Bowman “let himself get defined by an issue that wasn’t top of mind for his voters, only critics who were never going to vote for him,” Cass added.
Bowman’s campaign was also slow to define Latimer with strategically placed opposition research. A story about Latimer’s slow-walking of a federal housing desegregation decree went to print weeks before Election Day. And another item about his vehicle registration being revoked due to unpaid parking tickets never made it out of the niche local press.
All of those factors gave Latimer — by Bowman’s own admission, the consummate “retail politician” — an opening to use a similar line of attack on Bowman as he, four years ago, had used on Engel.
“Jamaal Bowman got out of step with the district. He stopped working the needs of the district,” Latimer said on CNN on Monday. “He stopped caring about every one of the municipalities and the residents there, because there’s a certain amount of national image that he seems to care more about.”

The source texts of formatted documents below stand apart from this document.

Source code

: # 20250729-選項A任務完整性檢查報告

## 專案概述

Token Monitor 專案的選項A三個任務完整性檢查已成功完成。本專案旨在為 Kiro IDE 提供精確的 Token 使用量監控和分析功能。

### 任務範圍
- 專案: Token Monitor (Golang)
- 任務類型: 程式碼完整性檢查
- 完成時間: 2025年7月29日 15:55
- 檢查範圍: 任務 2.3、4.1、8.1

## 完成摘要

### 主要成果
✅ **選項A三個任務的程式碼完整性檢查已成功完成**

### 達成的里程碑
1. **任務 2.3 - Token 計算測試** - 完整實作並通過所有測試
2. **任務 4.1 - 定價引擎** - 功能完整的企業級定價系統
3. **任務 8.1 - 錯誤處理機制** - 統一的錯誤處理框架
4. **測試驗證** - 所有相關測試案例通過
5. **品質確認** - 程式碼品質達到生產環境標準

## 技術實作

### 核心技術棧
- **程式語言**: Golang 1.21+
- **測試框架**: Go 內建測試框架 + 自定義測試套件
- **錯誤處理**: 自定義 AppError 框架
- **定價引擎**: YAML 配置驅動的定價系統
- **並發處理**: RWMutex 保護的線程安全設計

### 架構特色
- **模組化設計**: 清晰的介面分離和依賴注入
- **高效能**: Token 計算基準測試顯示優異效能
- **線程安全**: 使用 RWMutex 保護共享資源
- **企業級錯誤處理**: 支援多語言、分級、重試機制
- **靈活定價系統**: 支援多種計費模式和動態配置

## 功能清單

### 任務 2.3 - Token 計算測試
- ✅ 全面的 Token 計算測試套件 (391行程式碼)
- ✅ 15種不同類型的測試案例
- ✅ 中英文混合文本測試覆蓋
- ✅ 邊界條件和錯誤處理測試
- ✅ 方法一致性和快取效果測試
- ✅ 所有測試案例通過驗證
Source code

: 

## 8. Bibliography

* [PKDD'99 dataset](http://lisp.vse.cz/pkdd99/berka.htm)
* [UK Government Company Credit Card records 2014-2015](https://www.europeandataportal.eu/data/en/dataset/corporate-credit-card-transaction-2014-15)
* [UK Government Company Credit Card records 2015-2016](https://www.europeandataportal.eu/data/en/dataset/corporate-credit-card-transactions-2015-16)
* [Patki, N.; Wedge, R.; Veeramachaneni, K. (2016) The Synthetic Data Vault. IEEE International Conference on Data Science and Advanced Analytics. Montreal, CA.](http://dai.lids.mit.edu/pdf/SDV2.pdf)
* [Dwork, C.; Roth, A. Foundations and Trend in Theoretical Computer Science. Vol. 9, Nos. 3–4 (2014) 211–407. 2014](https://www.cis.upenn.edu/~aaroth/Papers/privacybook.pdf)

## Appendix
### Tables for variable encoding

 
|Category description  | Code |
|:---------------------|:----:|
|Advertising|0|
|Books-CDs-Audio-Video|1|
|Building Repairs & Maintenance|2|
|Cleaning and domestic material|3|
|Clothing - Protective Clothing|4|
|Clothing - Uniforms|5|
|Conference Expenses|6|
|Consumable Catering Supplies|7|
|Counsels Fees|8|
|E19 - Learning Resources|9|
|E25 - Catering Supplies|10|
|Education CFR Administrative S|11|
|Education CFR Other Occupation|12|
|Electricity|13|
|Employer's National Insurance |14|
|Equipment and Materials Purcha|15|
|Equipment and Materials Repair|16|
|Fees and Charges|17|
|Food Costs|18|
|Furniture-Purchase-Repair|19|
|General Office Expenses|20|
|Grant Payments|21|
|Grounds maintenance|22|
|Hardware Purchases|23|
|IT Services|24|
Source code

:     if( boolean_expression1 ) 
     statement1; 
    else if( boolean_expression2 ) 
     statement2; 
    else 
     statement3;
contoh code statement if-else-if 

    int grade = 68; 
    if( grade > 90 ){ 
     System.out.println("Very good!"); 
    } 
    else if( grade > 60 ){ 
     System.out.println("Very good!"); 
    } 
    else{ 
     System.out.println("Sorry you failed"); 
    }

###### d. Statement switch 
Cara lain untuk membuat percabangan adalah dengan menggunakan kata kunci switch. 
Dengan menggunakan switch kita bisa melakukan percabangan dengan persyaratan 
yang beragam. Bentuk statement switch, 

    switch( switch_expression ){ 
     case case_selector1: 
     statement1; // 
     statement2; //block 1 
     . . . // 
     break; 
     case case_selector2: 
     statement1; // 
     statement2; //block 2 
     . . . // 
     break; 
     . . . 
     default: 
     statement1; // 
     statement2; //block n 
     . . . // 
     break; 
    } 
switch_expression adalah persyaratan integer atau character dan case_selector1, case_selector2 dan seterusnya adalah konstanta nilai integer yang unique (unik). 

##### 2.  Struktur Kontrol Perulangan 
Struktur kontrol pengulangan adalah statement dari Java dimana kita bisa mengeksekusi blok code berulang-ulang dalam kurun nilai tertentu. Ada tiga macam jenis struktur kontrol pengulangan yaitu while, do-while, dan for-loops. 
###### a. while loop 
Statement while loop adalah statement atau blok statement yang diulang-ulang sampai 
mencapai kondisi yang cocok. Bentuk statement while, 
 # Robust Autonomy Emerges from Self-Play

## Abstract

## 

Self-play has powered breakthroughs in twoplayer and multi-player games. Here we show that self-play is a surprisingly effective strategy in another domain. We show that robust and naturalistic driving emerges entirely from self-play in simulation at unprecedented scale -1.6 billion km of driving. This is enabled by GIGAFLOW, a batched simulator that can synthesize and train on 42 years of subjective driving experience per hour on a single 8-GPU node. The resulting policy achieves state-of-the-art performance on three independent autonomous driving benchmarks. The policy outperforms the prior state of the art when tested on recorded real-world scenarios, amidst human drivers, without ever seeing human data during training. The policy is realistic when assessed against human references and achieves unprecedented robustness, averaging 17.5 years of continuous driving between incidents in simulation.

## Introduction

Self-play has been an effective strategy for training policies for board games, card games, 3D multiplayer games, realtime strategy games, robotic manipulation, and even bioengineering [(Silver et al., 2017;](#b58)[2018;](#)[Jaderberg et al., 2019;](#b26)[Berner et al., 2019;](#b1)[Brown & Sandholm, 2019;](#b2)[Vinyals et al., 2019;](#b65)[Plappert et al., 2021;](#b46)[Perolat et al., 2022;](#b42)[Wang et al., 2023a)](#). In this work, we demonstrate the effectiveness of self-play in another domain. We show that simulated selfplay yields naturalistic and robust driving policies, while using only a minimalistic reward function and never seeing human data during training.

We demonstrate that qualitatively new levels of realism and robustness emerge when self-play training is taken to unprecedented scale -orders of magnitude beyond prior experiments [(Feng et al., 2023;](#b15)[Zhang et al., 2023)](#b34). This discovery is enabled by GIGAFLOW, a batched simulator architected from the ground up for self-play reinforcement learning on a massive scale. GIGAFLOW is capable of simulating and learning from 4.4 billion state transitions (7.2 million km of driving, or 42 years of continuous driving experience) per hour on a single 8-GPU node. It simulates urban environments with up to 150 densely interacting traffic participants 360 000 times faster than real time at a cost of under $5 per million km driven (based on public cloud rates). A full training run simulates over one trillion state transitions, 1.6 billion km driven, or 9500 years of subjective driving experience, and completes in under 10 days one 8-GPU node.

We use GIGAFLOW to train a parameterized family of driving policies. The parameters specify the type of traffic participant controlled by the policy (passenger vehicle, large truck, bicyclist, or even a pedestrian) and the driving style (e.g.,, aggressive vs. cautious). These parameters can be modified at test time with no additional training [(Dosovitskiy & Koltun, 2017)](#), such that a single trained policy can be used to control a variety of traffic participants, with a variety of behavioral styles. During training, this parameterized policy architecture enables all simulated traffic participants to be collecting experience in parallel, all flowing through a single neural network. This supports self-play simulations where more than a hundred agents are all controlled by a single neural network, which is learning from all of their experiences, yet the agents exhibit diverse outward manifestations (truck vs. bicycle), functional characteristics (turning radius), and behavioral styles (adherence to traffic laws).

George Latimer Risks Alienating Some Constituents Too
By the time Election Day rolled around, Latimer was the strong favorite to win the race. A public poll in mid-June had him ahead by 17 percentage points — exactly the margin by which he ended up winning.
But in appearance after appearance, Latimer sounded bitter, as if he felt victimized by Bowman’s identity and ability to appeal to Black and Muslim voters.
In a June 10 debate with Bowman, Latimer tied him to donors in the Muslim community and left-wing circles in the San Francisco Bay Area. “Your constituency is Dearborn, Michigan. Your constituency is San Francisco, California,” he said.
“They shouldn’t be offended by the Dearborn comment. I’ve explained it three or four times.”
– George Latimer, Westchester County executive
And days before the election, Latimer claimed Bowman had an “ethnic benefit” that would net him Black votes.
Those comments hurt Donny Khan, a Muslim resident of Irvington, New York, who helped Latimer campaign in the Muslim community during his 2017 run for county executive.
“George Latimer came to the Muslim community center, took pictures with women in hijabs, took their votes when he needed them,” said Khan, an active member of the progressive group Indivisible. “And then ever since he started running [for Congress], because he knows who’s giving him the money, he’s made the Dearborn comment. He’s made the San Francisco comment. He’s talked about the ethnic advantage. Anybody who watches Fox News knows exactly what all of those things mean.”
But Latimer was defensive on Tuesday night when he was asked whether he would reach out to constituents offended by his comments.
He emphasized that he meant to refer to Bowman’s alliance with Tlaib, Congress’ sole Palestinian American member whose district includes Dearborn and who contributed $500,000 to a pro-Bowman super PAC.
“They shouldn’t be offended by the Dearborn comment,” Latimer said to reporters. “I’ve explained it three or four times.”
Pressed on whether he might still need to do outreach to groups irked by some of his language, Latimer blamed the media for misinforming people about his comments.
“There are bridges to be built, and those bridges to be built come from mutual respect and don’t come from attack ads,” he said. “They don’t come from misrepresenting someone else’s position.”
“I had a number of positions that I had misrepresented in this campaign. I’m not beyond defending — I have thick skin,” he continued. “But let’s understand that some people drew judgments about me negatively because of the misrepresentation that was made in some cases — I’m not accusing anybody here — repeated by members of the press as fact.”